*** Records for this exercise

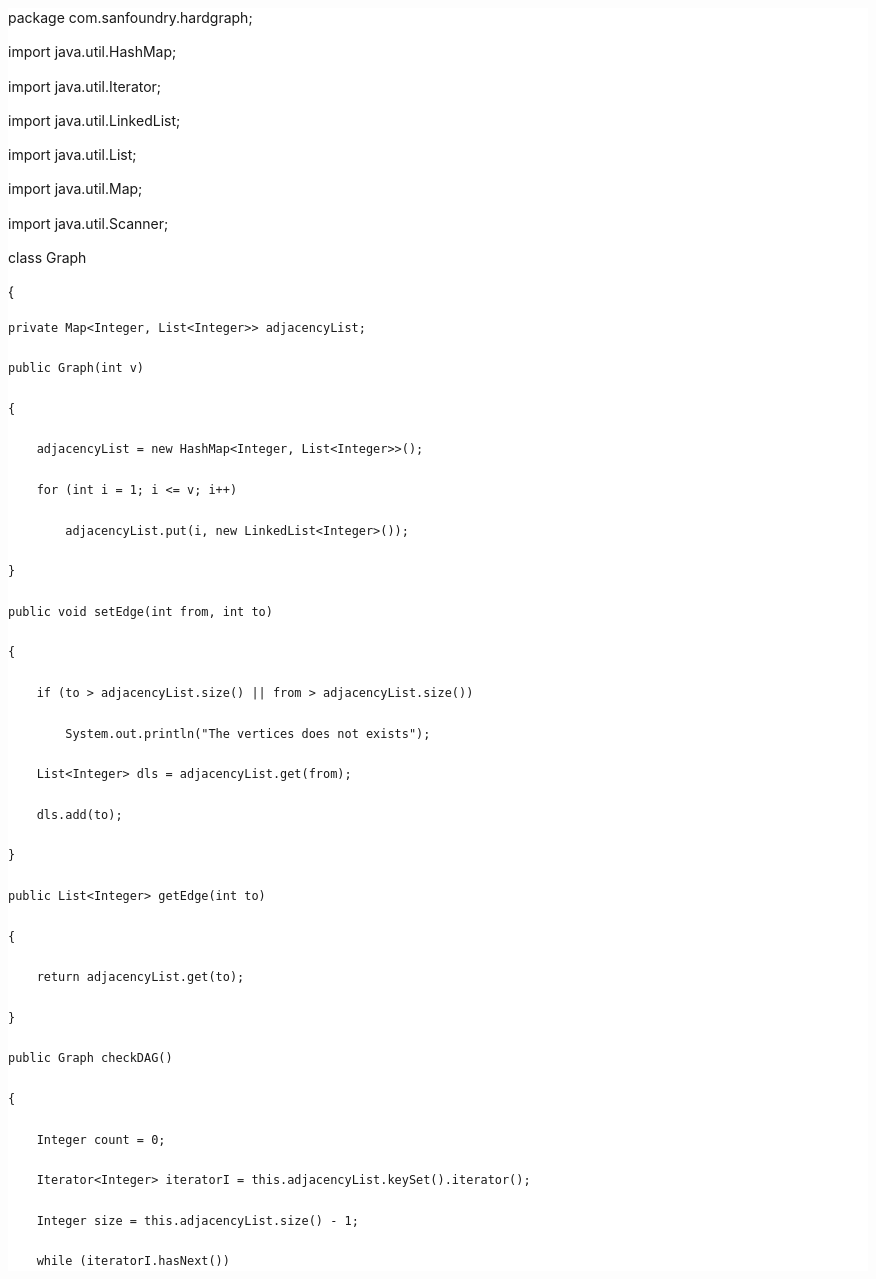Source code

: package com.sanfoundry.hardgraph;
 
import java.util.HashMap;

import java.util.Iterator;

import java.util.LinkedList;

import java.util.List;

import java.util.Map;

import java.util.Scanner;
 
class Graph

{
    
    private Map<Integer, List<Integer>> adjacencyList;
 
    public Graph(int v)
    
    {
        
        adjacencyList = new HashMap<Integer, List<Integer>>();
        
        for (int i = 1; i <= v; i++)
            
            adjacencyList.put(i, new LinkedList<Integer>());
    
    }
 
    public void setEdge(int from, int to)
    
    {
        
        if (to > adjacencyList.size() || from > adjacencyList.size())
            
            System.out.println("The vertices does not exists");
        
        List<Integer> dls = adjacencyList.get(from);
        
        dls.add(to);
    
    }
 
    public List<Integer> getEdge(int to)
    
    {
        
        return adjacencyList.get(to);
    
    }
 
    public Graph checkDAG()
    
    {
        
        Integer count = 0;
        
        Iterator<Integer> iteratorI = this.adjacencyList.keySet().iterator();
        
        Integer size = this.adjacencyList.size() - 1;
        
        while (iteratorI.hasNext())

******
*** Records for this exercise

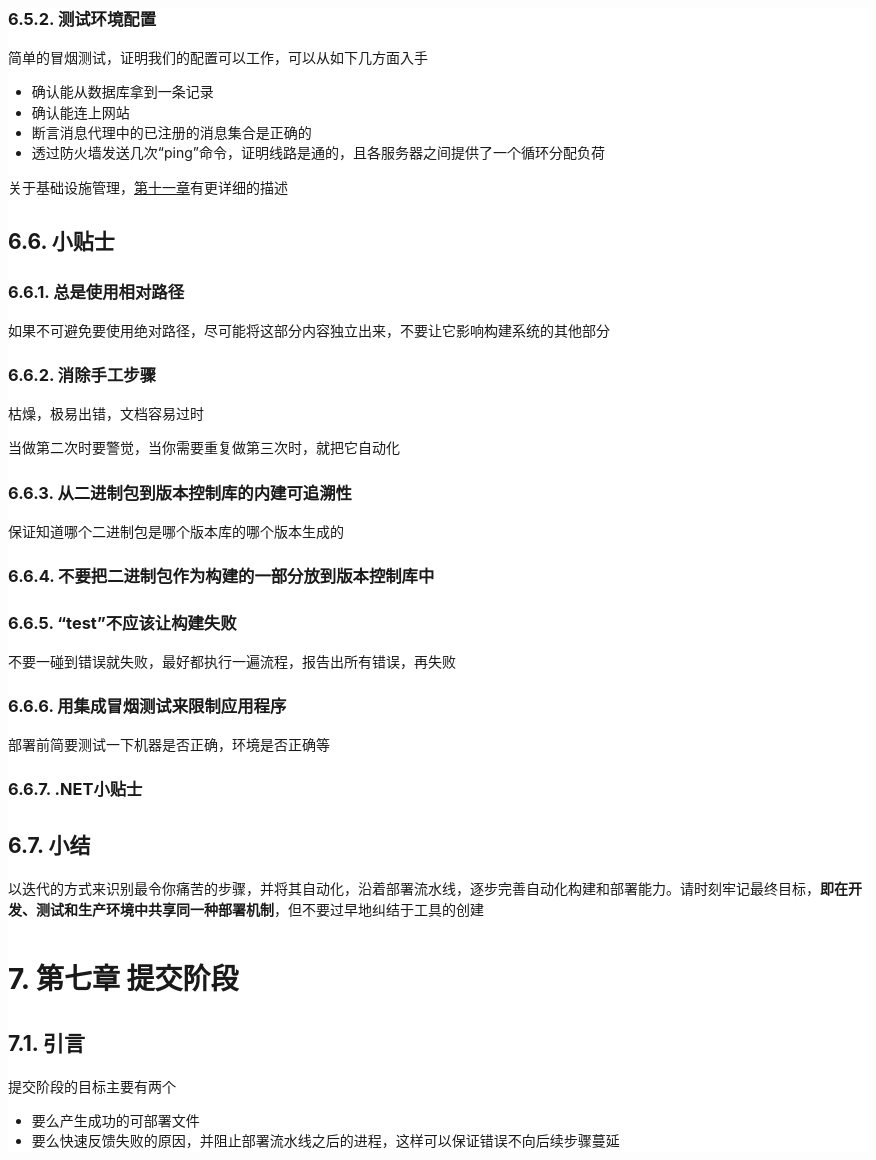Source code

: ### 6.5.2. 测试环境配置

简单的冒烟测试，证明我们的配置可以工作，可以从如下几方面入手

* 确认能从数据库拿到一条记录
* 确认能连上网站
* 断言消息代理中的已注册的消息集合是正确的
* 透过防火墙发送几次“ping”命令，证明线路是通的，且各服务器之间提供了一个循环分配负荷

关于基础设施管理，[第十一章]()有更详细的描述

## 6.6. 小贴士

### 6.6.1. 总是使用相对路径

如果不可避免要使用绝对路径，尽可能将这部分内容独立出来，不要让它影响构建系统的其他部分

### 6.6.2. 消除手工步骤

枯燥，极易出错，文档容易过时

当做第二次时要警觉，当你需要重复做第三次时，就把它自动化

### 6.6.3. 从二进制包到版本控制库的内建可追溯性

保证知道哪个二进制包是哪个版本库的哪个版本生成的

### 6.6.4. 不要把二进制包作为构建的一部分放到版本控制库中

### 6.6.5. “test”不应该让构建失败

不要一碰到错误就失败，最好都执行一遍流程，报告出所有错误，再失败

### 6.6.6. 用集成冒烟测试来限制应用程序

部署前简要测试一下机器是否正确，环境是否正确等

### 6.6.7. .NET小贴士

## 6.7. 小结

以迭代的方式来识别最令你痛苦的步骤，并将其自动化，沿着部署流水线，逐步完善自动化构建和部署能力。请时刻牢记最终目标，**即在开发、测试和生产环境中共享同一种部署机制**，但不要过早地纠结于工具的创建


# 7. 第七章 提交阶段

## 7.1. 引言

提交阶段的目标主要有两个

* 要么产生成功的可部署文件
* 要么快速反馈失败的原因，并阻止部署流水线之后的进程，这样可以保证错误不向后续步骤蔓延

******

What is required: Count the lines in the items above that contain the string "iteratorI", with case treated as significant. Reply with the number only.

Written answer: 2